Australia extends short-selling ban on financials

An investor watches the Australian Stock Exchange All Ordinaries Index in Sydney. (AP)

Published
By Reuters
Australia extended a ban on short-selling of financial stocks on Thursday by almost three months, citing weak markets and defying offshore regulators who have concluded that such bans only make matters worse.

The Australian Securities and Investments Commission (ASIC) said it would extend its ban until May 31 in a decision that had been widely expected given recent attacks on the share prices of local banks, especially investment bank Macquarie Group. Macquarie shares jumped as much as 4.7 per cent immediately after the news, but quickly gave up those gains. "ASIC has decided to continue with its cautious approach and keep the ban in place," the commission said in a statement. "Any possible loss of market efficiency or price discovery as the result of the continuation of the ban is justified given the current market circumstances," it added.

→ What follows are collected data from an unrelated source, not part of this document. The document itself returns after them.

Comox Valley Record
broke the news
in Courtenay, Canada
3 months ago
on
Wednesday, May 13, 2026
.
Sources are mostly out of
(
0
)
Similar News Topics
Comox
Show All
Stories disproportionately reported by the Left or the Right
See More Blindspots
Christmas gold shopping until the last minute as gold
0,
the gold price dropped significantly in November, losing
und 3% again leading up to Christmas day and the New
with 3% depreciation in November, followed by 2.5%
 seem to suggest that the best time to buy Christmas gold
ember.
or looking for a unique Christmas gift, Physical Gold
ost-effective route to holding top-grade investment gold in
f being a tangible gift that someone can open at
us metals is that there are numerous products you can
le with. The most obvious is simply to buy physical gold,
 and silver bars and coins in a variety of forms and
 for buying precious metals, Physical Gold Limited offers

Traders use short-selling to profit from falling prices. They borrow shares from other investors, then sell them in the hope they will fall in price and can be bought back at a lower price. Australia first banned short-selling in September after British, US and some European markets did the same. Since then, British and US regulators have lifted those bans and concluded they had only hurt market liquidity.

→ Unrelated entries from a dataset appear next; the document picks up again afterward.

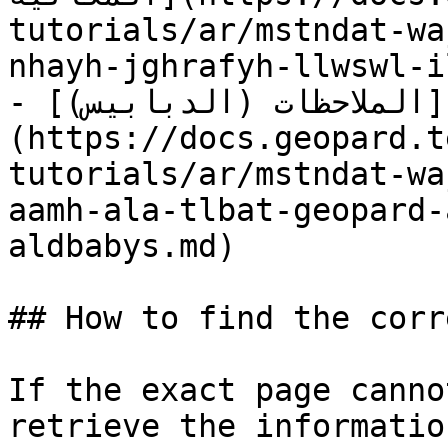
tutorials/ar/mstndat-wa
nhayh-jghrafyh-llwswl-i
- [الملاحظات (الدبابيس)]
(https://docs.geopard.t
tutorials/ar/mstndat-wa
aamh-ala-tlbat-geopard-
aldbabys.md)

## How to find the corr
If the exact page canno
retrieve the informatio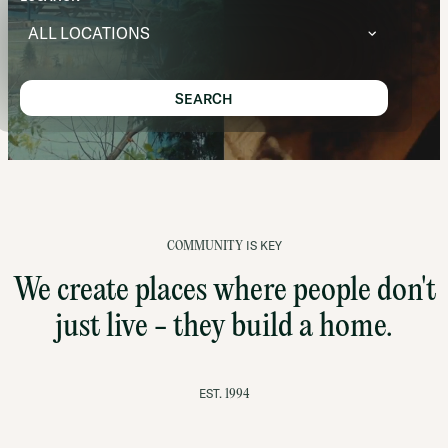
ALL LOCATIONS
SEARCH
IS KEY
COMMUNITY
We create places where people don't
just live - they build a home.
EST.
1994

Australia lifted its ban on non-financial stocks in November but extended it on financial stocks, including property trusts and conglomerate Wesfarmers, which has an insurance arm. "It's creating big distortions in the market," said Paul Fiani, managing director of Integrity Investment Management.

The regulator is effectively forcing short sellers to focus on the 60 per cent of the market not covered by the ban, he said. "So some stocks get beaten up more than they otherwise would and take the pain on behalf of the ones that are protected."

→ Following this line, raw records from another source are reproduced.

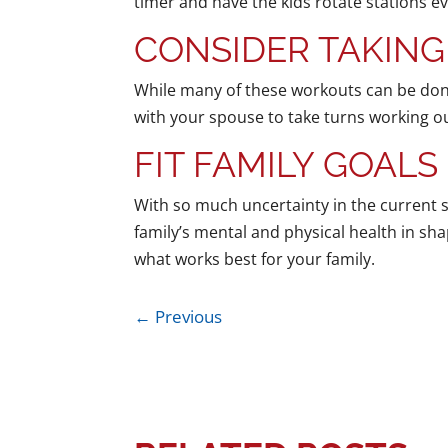
timer and have the kids rotate stations e
CONSIDER TAKING
While many of these workouts can be done
with your spouse to take turns working ou
FIT FAMILY GOALS
With so much uncertainty in the current si
family’s mental and physical health in sh
what works best for your family.
←
Previous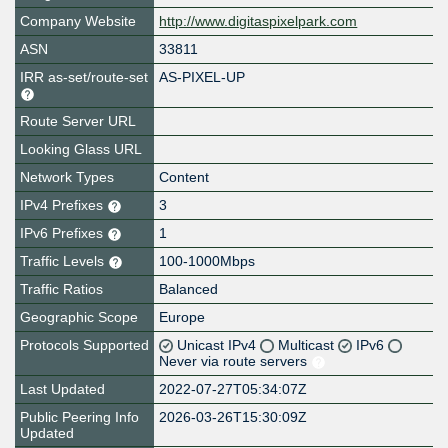
Company Website
http://www.digitaspixelpark.com
ASN
33811
IRR as-set/route-set
AS-PIXEL-UP
Route Server URL
Looking Glass URL
Network Types
Content
IPv4 Prefixes
3
IPv6 Prefixes
1
Traffic Levels
100-1000Mbps
Traffic Ratios
Balanced
Geographic Scope
Europe
Protocols Supported
Unicast IPv4
Multicast
IPv6
Never via route servers
Last Updated
2022-07-27T05:34:07Z
Public Peering Info
2026-03-26T15:30:09Z
Updated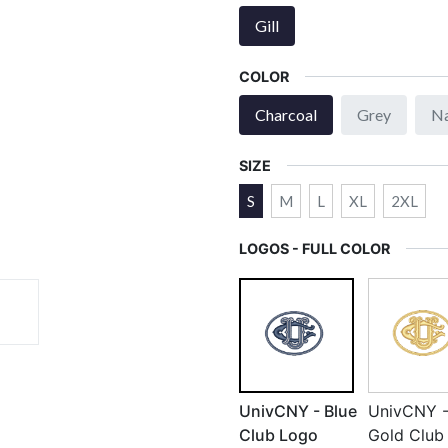
Gill
COLOR
Charcoal
Grey
N
SIZE
S
M
L
XL
2XL
LOGOS - FULL COLOR
UnivCNY - Blue
UnivCNY 
Club Logo
Gold Club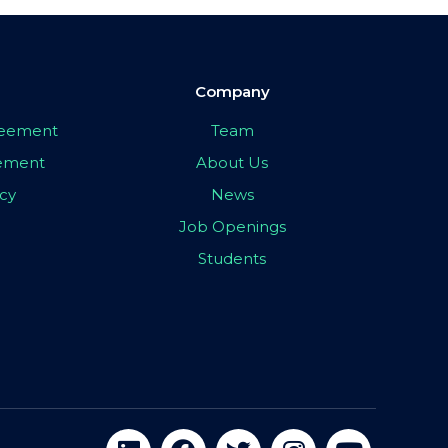
Company
greement
Team
eement
About Us
icy
News
Job Openings
Students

Despite the ban, Australian bank shares have continued to tumble, with hedge funds accusing the local regulator of pursuing a ban that had failed both here and elsewhere. "If the goal was to stop share prices from going down, it has conspicuously failed," said Tom Elliott, managing director of hedge fund MM&E Capital.

The Investment and Financial Services Association, which represents Australia's funds management industry, also believes the ban appears to have backfired. "There's not an awful lot of evidence pointing to the fact that the ban on short selling is actually stabilising the market for financial sector companies," said association deputy chief John O'Shaughnessy. "In fact, most of the evidence is weighted the other way."

Macquarie, one of Australia's most adventurous banks with infrastructure investments worldwide, has lost more than half its value since the short-selling ban was introduced.

The four biggest Australian banks - National Australia Bank (NAB), Commonwealth Bank, Westpac and ANZ - have also been sold down heavily despite the ban, and fell further on Thursday. Like Macquarie, these four stocks also received only a fleeting or minor boost from Thursday's decision: NAB, Commonwealth and Westpac were marginally higher in morning trade while ANZ was the strongest gainer, up 1.2 per cent.

The financial sector sub-index has lost about 38 per cent since the start of October, compared with a roughly 30 per cent fall in the benchmark S&P/ASX 200 index. The ban's latest extension means short-selling of financial stocks will be prohibited until at least after the local banks, including Macquarie, have reported their next set of earnings.